##### EXCERTO TRANSCRITO #####
Quase imediatamente a seguir a ter assumido funções, a administração Clinton foi confrontada com erupções de violência em várias partes do mundo (Somália, Ruanda, Jugoslávia, Tchetchénia, recuos no processo de paz israelo-palestiniano, etc.) Em quase todos os casos, o primeiro instinto de Clinton foi não se envolver. Os problemas não se enquadravam no seu idealismo, nem nas preferências intelectuais. Apenas no caso da Jugoslávia a sua resposta foi positiva, tendo a conferência de paz e os Acordos de Dayton, Ohio, enfatizado o papel central dos EUA na resolução da crise, tendo a campanha contra o Kosovo, em 1999, reforçado esta posição.
 
A administração Clinton ordenou ataques aéreos limitados periódicos contra alvos militares no Iraque e quase duplicou o número de efectivos militares americanos na Arábia Saudita, fornecendo “cereal para os moínhos” dos fundamentalistas anti-americanos, nomeadamente Osama bin-Laden. Em meados de 1998, Clinton recebeu um pedido de 18 defensores da intervenção militar preventiva, instando-o a “actuar decisivamente” contra Saddam, antes que fosse tarde. Dois terços dos signatários vieram a ser funcionários proeminentes na administração seguinte, nomeadamente Paula Dobriansky, Robert Kagan, William Kristol, Richard Perle, Donald Rumsfeld e Paul Wolfowitz.
##### DADOS FORNECIDOS #####
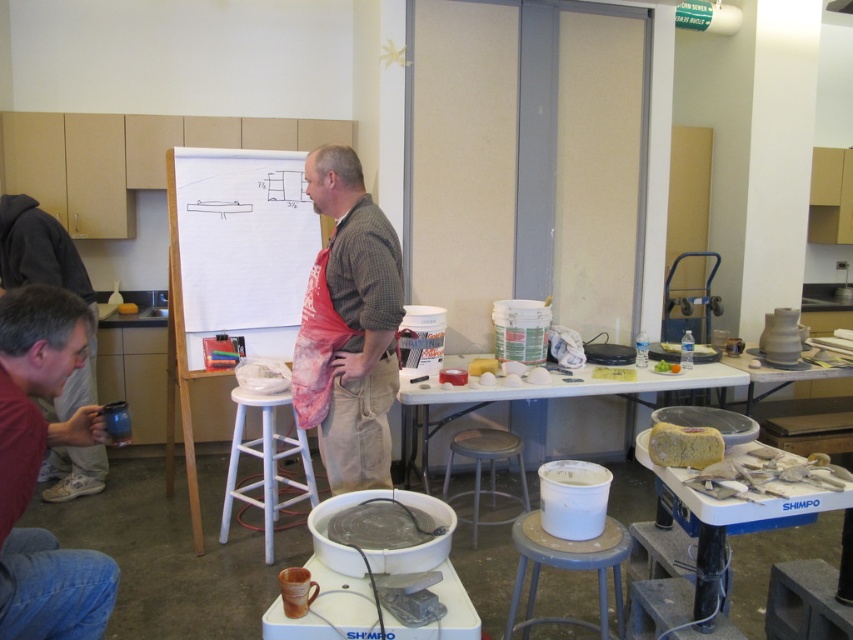
You are an art student who just entered the studio and see the red apron at center and the white glossy table at center. Which object is closer to you?

The red apron at center is closer to you since it is in front of the white glossy table at center.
#####
**EXERCÍCIO PROPOSTO A:**
Responda às seguintes perguntas com base no excerto sobre a administração Clinton:
(i) Qual foi o primeiro instinto de Clinton em quase todos os casos de violência mencionados?
(ii) Em que ano decorreu a campanha contra o Kosovo?
(iii) Quantos defensores da intervenção militar preventiva dirigiram um pedido a Clinton em meados de 1998?
**EXERCÍCIO PROPOSTO B:**
Reproduza fielmente a parte do excerto sobre a administração Clinton que começa em "Quase imediatamente a" e prossegue até "reforçado esta posição.".
**EXERCÍCIO PROPOSTO C:**
Prossiga o excerto sobre a administração Clinton a partir do ponto em que termina.
Os dados constituem material independente do excerto.

**RESPOSTA REDIGIDA A:**
(i) Não se envolver.
(ii) Em 1999.
(iii) Dezoito.

**RESPOSTA REDIGIDA B:**
Quase imediatamente a seguir a ter assumido funções, a administração Clinton foi confrontada com erupções de violência em várias partes do mundo (Somália, Ruanda, Jugoslávia, Tchetchénia, recuos no processo de paz israelo-palestiniano, etc.) Em quase todos os casos, o primeiro instinto de Clinton foi não se envolver. Os problemas não se enquadravam no seu idealismo, nem nas preferências intelectuais. Apenas no caso da Jugoslávia a sua resposta foi positiva, tendo a conferência de paz e os Acordos de Dayton, Ohio, enfatizado o papel central dos EUA na resolução da crise, tendo a campanha contra o Kosovo, em 1999, reforçado esta posição.

**RESPOSTA REDIGIDA C:**
Mas o legado mais desapontante e negativo de Clinton foi talvez o seu falhanço em explorar as fugazes oportunidades que surgiram, pelo menos por duas vezes (após os Acordos de Oslo, em 1993, e nos encontros de Camp David II, em 1999), relativamente ao impasse do conflito israelo-palestiniano. Muitos muçulmanos viram a entrada americana no Médio Oriente após a 2.ª Guerra Mundial como uma força libertadora do domínio colonial anglo-francês. Cinco décadas depois, um número crescente de árabes e iranianos estão cada vez mais receptivos à ideia que a região está de novo sob domínio estrangeiro, contribuindo para a cada vez maior hostilidade política e religiosa da região para com os EUA. Mesmo alguns dos aliados começaram a sentir-se mal com o hiperpoder americano.
 
Clinton era admirado globalmente e olhado com simpatia, mas não conseguiu explorar os seus oito anos de mandato para dar à recém-adquirida liderança global americana um caminho definido que fosse inspirador para outras nações. Nunca desenvolveu um esforço concertado para desenvolver, articular e prosseguir uma estratégia abrangente para o papel dos EUA no mundo volátil com que se enfrentava. Tinha o intelecto e a personalidade para o fazer, mas o seu estilo oportunístico e acidental de tomada de decisão não conduzia à clareza estratégica. Boas intenções não compensaram a falta de uma estratégia clara e determinada.
 
Foi esta herança inconclusiva e vulnerável que Clinton deixou, em 2000, ao seu doutrinalmente oposto sucessor.
 
Bush II
 
George W. Bush via-se a si mesmo trazendo “vontade firme, visão clara e fé profunda” a uma confrontação global entre o Bem e o Mal, uma confrontação que poderia mesmo justificar uma cruzada solitária.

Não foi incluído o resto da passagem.